**Exercise aim:**
For every record that follows, write out the text exactly and omit the picture, if one is present.

**Dataset excerpts:**
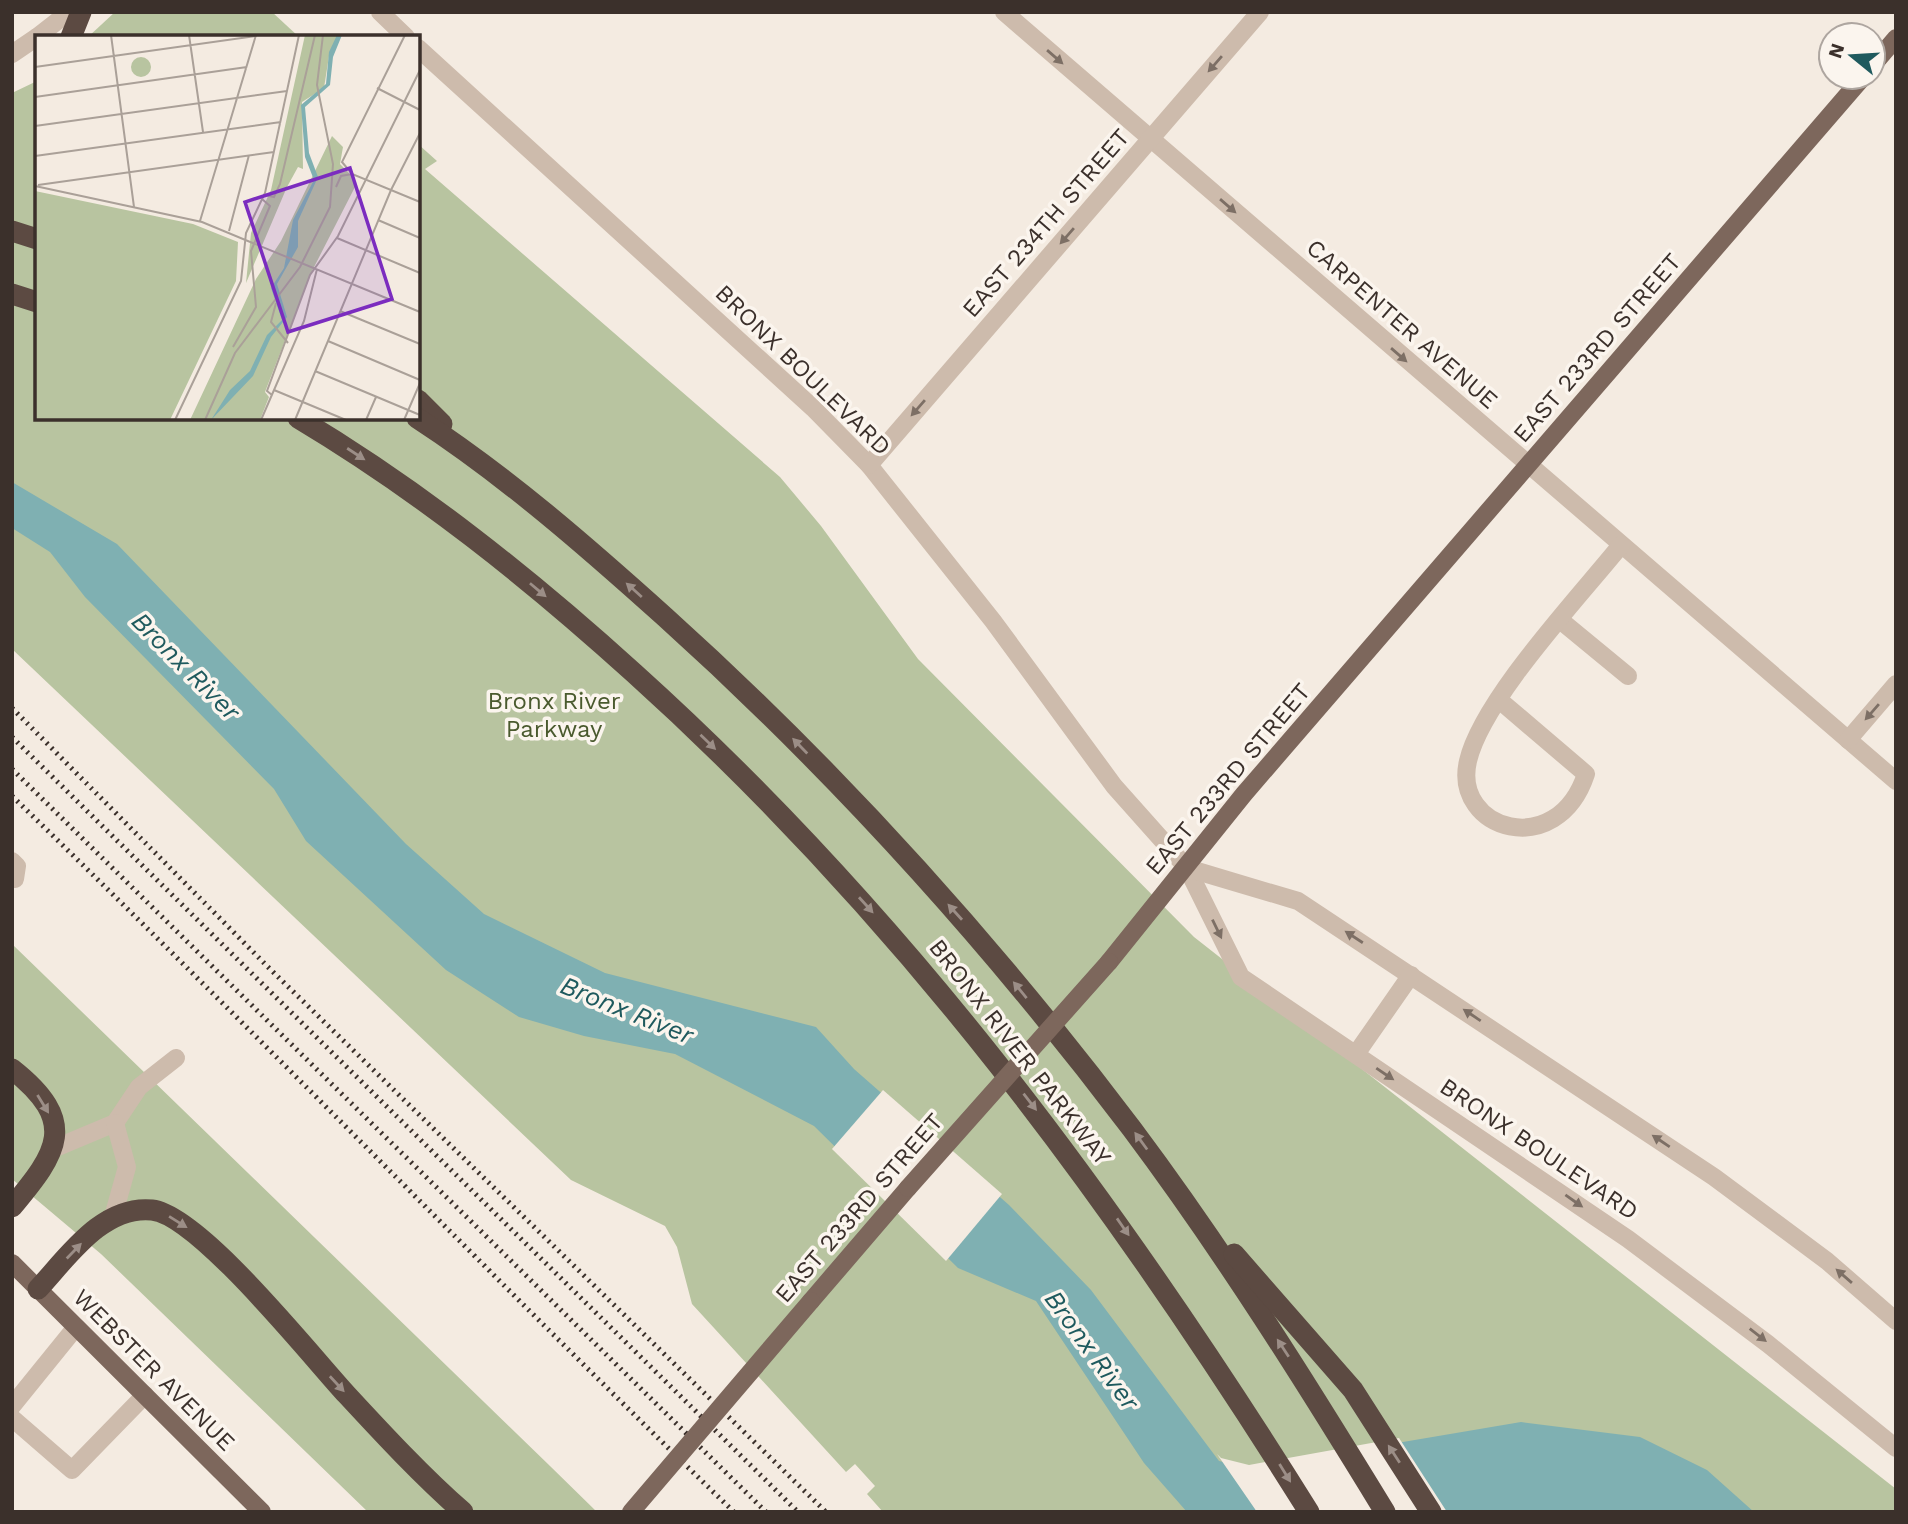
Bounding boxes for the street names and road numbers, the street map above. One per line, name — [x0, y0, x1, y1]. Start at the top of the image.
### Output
street label: EAST 234TH STREET — [957, 123, 1135, 323]
street label: CARPENTER AVENUE — [1301, 233, 1503, 415]
street label: EAST 233RD STREET — [1507, 248, 1687, 448]
street label: BRONX BOULEVARD — [709, 279, 897, 461]
street label: EAST 233RD STREET — [1140, 678, 1316, 880]
street label: BRONX RIVER PARKWAY — [923, 934, 1117, 1171]
street label: BRONX BOULEVARD — [1435, 1072, 1643, 1226]
street label: EAST 233RD STREET — [769, 1108, 949, 1308]
street label: WEBSTER AVENUE — [67, 1283, 241, 1457]

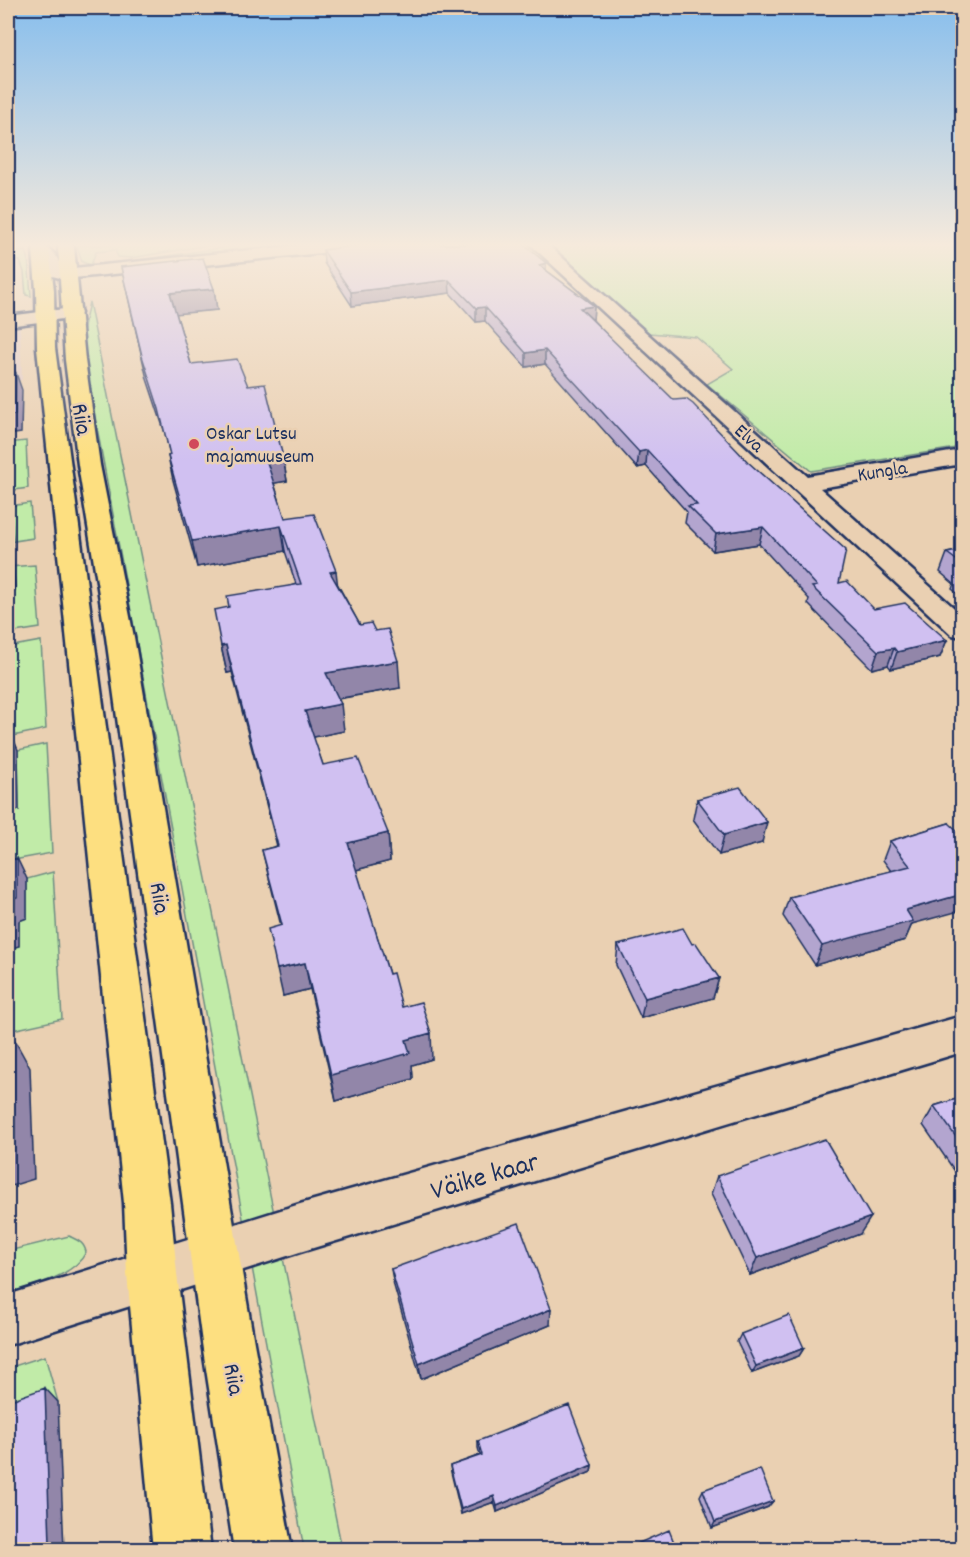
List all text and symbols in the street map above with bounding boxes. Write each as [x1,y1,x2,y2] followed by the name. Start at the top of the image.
[61,401,99,439] street label: Riia
[727,418,770,461] street label: Elva
[206,421,314,472] place label: Oskar Lutsu majamuuseum
[187,437,201,451] marker: Oskar Lutsu majamuuseum
[856,455,910,491] street label: Kungla
[139,880,177,918] street label: Riia
[427,1144,545,1213] street label: Väike kaar
[213,1361,252,1399] street label: Riia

**Task result:**
Bounding boxes for the street names and road numbers, the street map above. One per line, name — [x0, y0, x1, y1]. Start at the top of the image.
### Output
street label: EAST 234TH STREET — [957, 123, 1135, 323]
street label: CARPENTER AVENUE — [1301, 233, 1503, 415]
street label: EAST 233RD STREET — [1507, 248, 1687, 448]
street label: BRONX BOULEVARD — [709, 279, 897, 461]
street label: EAST 233RD STREET — [1140, 678, 1316, 880]
street label: BRONX RIVER PARKWAY — [923, 934, 1117, 1171]
street label: BRONX BOULEVARD — [1435, 1072, 1643, 1226]
street label: EAST 233RD STREET — [769, 1108, 949, 1308]
street label: WEBSTER AVENUE — [67, 1283, 241, 1457]

List all text and symbols in the street map above with bounding boxes. Write each as [x1,y1,x2,y2] followed by the name. Start at the top of the image.
[61,401,99,439] street label: Riia
[727,418,770,461] street label: Elva
[206,421,314,472] place label: Oskar Lutsu majamuuseum
[187,437,201,451] marker: Oskar Lutsu majamuuseum
[856,455,910,491] street label: Kungla
[139,880,177,918] street label: Riia
[427,1144,545,1213] street label: Väike kaar
[213,1361,252,1399] street label: Riia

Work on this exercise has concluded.